With Mayor Bob McBain unable to attend, Vice Mayor Teddy Gray King handled the master of ceremonies duty.

The new backstop dedicated in memory of John Raymond Hege

“Today we come together out of a spirit of gratitude for the tremendous and indelible sacrifice” Hege made in the line of duty, she said, suggesting that the gloomy weather “adds to the solemness of this day.”

Many speakers had their own connections and memories of Hege, including city Recreation Director Sara Lillevand.

The Hege family

“Those of us who grew up in Piedmont in the ‘70s and ‘80s knew him simply as ‘Hege’,” she said, adding that he “went pretty far down the path for a career as an umpire. I think it helped prepare him for his true calling as an officer” because both are “rarely appreciated.”

Lillevand recalled that was working at Cal State East Bay when she learned of his death and suggested immediately that the city should do something to honor Hege’s memory, “Then I forgot about it,” not realizing the complexities of government in carrying out such an idea.

As recreation director, “I met his parents at their home just a few blocks from here. They were open to the idea.”

Unfortunately, his father, retired physician John Steele Hege, did not live to see the completion of the field renovation and backstop dedication in his son’s honor, dying in February 2017.

“John Raymond Hege, please know you are truly appreciated by the city of Piedmont and we dedicate this backstop in your memory,” Lillevand said.

As an umpire and a police officer, “His positions in the community were rooted in compassion and selflessness.”

PRFO President Steve Collins addresses the crowd while Vice Mayor Teddy Gray King looks on.

Steve Collins, president of the volunteer Piedmont Recreational Facilities Organization, commended “the ability of the Piedmont community to rally support and raise funds” for a tribute to one of their own.

“It’s hard to envision a better outcome and a more suitable and caring donation than a backstop where he spend so much time,” he said. “What do you think — would he have called the game today? Would he have let them play?”

Tam Hege was upbeat and gracious in her remarks at the podium and in talking with well-wishers afterward, but acknowledged that “This is going to be a bad year because it’s the 10-year anniversary.”

She said she only learned recently that on his last day of duty, John Hege was at a youth baseball celebration in East Oakland, where he  shared his love of the game and let kids sit on his motorcycle.

→ Problems to solve
a - Summarize the backstop dedication article in two sentences.
b - Rewrite the stretch of the backstop dedication article from "The new backstop" through "Director Sara Lillevand.", renaming "gloomy" as "rainy".
c - Take the backstop dedication article further from the point where it stops.

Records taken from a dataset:

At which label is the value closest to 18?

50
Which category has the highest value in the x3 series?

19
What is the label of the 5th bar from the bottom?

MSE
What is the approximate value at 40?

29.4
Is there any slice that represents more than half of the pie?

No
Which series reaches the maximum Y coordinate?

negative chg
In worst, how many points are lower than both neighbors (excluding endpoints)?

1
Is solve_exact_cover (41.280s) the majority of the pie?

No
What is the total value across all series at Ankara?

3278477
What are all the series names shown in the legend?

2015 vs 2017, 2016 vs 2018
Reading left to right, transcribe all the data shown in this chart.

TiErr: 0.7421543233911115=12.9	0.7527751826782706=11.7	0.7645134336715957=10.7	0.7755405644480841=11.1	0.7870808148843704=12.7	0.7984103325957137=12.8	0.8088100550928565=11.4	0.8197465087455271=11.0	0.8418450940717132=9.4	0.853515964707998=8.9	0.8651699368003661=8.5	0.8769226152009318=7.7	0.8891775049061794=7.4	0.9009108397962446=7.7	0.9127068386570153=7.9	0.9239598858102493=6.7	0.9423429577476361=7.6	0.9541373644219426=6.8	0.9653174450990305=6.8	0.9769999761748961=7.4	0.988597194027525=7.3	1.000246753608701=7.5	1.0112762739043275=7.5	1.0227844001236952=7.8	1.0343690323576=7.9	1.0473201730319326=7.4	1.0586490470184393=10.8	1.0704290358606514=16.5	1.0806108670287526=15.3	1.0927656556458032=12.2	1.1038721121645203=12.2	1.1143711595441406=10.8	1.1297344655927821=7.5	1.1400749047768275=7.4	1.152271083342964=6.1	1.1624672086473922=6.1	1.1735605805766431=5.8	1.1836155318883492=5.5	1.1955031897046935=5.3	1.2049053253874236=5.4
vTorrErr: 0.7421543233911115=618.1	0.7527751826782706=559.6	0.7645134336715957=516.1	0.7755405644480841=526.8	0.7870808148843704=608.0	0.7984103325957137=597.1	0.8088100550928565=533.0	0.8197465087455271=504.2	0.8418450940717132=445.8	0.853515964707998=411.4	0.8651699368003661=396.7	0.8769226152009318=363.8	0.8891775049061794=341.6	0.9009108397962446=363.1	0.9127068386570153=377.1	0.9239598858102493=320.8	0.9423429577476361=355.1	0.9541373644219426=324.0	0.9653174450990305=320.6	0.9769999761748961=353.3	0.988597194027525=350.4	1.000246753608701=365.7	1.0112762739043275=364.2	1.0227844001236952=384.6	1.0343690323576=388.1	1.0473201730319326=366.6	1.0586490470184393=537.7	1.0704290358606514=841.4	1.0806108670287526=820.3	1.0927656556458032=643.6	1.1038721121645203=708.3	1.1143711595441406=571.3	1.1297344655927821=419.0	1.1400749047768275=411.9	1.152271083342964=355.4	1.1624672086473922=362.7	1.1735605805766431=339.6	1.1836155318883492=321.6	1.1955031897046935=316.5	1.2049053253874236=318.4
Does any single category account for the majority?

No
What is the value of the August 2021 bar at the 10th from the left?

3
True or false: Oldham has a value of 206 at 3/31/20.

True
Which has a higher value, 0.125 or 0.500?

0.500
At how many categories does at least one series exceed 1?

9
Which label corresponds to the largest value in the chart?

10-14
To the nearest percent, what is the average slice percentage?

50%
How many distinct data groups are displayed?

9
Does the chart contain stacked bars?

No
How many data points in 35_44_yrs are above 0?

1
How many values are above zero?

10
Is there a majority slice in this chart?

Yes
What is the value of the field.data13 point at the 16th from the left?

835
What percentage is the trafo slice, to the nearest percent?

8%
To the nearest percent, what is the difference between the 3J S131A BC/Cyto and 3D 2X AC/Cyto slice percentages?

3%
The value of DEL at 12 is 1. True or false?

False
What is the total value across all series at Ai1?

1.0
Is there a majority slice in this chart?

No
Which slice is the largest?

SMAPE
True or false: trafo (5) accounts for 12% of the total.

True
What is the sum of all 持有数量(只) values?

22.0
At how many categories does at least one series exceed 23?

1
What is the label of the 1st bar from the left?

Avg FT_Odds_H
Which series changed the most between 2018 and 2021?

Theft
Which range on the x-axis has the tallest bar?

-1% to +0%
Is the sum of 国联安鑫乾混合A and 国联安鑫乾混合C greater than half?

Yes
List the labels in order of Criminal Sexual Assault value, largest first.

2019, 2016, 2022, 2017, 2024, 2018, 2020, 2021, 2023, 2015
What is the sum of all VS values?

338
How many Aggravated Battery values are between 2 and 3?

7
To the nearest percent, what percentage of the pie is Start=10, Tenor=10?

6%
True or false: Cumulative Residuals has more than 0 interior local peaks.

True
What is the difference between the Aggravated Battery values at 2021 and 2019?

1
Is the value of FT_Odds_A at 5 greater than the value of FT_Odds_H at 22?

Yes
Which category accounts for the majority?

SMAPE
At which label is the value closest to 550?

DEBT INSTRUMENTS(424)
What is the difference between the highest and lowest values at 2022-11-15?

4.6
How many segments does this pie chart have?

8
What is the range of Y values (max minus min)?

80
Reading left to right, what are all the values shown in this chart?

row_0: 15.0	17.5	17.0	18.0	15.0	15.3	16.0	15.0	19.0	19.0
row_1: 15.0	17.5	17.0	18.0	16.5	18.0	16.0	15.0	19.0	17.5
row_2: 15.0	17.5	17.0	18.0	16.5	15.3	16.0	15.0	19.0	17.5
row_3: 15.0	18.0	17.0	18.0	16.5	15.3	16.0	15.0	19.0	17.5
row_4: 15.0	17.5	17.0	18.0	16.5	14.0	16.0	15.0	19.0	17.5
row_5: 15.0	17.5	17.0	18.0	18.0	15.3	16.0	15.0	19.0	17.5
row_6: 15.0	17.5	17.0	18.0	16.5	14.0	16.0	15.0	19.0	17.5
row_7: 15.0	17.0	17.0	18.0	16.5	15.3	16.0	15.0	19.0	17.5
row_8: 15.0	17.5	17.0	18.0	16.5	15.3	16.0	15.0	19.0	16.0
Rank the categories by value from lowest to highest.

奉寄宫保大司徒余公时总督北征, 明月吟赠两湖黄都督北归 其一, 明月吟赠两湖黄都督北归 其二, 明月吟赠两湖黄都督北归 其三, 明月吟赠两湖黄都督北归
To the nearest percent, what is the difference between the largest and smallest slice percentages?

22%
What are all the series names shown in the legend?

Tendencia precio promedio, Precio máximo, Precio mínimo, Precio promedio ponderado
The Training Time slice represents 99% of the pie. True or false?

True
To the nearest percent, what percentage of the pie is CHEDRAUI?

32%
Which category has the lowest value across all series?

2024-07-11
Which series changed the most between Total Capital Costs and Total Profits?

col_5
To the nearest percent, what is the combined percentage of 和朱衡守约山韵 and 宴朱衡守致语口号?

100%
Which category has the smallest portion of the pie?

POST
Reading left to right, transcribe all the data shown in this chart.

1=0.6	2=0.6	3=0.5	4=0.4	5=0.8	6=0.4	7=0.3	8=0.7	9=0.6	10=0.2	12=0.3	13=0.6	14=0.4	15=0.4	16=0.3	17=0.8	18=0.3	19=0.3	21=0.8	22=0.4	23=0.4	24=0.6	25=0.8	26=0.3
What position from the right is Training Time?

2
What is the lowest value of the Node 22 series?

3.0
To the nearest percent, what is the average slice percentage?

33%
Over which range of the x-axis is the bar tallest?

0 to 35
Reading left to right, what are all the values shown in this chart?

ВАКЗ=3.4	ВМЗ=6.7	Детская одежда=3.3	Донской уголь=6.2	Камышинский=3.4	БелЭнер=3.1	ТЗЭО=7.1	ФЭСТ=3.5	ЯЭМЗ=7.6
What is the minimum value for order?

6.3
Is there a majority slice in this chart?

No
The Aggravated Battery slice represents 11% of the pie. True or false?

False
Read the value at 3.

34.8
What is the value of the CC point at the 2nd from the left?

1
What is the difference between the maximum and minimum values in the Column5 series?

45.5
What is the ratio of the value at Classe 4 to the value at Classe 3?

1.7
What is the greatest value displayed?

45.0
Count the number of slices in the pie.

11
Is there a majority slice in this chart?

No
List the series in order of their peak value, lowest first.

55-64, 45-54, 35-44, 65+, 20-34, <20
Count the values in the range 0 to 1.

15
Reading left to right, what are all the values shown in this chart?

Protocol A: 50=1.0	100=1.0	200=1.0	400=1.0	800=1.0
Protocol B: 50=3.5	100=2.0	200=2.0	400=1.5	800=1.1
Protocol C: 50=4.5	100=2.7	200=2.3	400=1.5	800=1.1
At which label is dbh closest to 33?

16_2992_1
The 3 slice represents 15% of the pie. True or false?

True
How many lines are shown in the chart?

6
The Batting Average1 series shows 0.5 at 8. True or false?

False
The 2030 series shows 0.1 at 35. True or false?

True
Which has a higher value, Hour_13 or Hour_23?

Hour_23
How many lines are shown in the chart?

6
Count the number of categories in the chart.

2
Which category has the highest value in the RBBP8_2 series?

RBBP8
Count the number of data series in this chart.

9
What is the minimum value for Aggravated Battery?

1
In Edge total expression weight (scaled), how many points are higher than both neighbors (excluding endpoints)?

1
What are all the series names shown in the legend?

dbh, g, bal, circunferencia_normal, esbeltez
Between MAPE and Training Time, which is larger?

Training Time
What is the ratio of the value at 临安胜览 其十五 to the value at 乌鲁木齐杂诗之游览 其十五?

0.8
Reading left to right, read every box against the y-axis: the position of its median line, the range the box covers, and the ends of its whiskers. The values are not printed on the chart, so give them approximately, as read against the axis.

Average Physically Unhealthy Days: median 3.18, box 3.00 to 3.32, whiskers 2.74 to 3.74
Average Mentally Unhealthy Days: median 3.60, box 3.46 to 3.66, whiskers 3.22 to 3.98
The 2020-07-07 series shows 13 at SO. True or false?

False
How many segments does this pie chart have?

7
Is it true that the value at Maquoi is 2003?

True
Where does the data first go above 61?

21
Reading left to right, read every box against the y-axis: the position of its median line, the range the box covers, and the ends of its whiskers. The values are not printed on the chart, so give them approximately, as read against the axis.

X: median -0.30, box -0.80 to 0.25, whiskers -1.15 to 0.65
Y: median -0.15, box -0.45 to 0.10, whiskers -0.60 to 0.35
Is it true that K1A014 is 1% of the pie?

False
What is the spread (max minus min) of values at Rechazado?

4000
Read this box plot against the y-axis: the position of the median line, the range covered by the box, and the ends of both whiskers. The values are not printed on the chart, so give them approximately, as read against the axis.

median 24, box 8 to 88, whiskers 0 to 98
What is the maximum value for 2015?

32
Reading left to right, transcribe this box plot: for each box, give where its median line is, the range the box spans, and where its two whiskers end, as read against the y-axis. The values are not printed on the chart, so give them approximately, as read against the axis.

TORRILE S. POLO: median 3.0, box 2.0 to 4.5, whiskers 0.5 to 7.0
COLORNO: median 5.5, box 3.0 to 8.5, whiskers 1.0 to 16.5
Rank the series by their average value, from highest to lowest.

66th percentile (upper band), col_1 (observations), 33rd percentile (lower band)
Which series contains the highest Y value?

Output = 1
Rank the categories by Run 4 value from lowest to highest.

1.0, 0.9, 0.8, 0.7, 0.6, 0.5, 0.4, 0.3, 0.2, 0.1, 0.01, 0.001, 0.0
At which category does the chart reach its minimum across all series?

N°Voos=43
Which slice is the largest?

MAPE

→ Answers to the problems
a - Piedmont dedicated a new backstop in memory of John Raymond Hege, an umpire and police officer who died in the line of duty, with Vice Mayor Teddy Gray King serving as master of ceremonies. Recreation Director Sara Lillevand and PRFO President Steve Collins shared memories of Hege and praised the community's support, and Tam Hege said this would be a bad year because it is the 10-year anniversary.

b -
The new backstop dedicated in memory of John Raymond Hege

“Today we come together out of a spirit of gratitude for the tremendous and indelible sacrifice” Hege made in the line of duty, she said, suggesting that the rainy weather “adds to the solemness of this day.”

Many speakers had their own connections and memories of Hege, including city Recreation Director Sara Lillevand.

c -
Tam Hege said that among the four OPD officers killed on March 21, 2009, her son was the lone organ donor.

“He was the only one who got to Highland Hospital still alive,” she said. “He was given CPR by someone on the street — we don’t know who it was.”

She said her son was inspired to get an organ donor card after learning a friend of the family’s received a donated kidney.

Tam Hege addresses the crowd

“John wasn’t a perfect child, but he loved what he did and he was a good police officer,” Tam Hege said.

“It means a lot,” she said of the backstop dedication. “This was a crummy field until they did the work.”

During her remarks Hege explained why it was important to her husband that the backstop dedication include the middle name of their son. John Raymond Hege was given his middle name in remembrance of his grandfather. Capt. Raymond Webster Hege, a U.S. Navy physician, was among 346 men killed May 11, 1945, in a kamikaze attack on the USS Bunker Hill, which was providing support for the invasion of Okinawa during World War II.

She said her husband would have appreciated the tribute and wished he was alive to see it.

Standing for the Pledge of Allegiance

Among those who came to talk to Tam Hege after the ceremony was Patrick Richards, a classmate of one of Hege’s sisters and “a couple of years behind John” at Piedmont High, who is now a paramedic some 150 miles away from the Bay Area. Richards said after the ceremony that he was on a call for a man having heart trouble “a year or so after John was killed in the line of duty.” He noticed that the man wore a wristband proclaiming that he was the recipient of  John Hege’s donated heart.

“It was serendipity,” Richards said. “The odds of it happening are too high to think about.”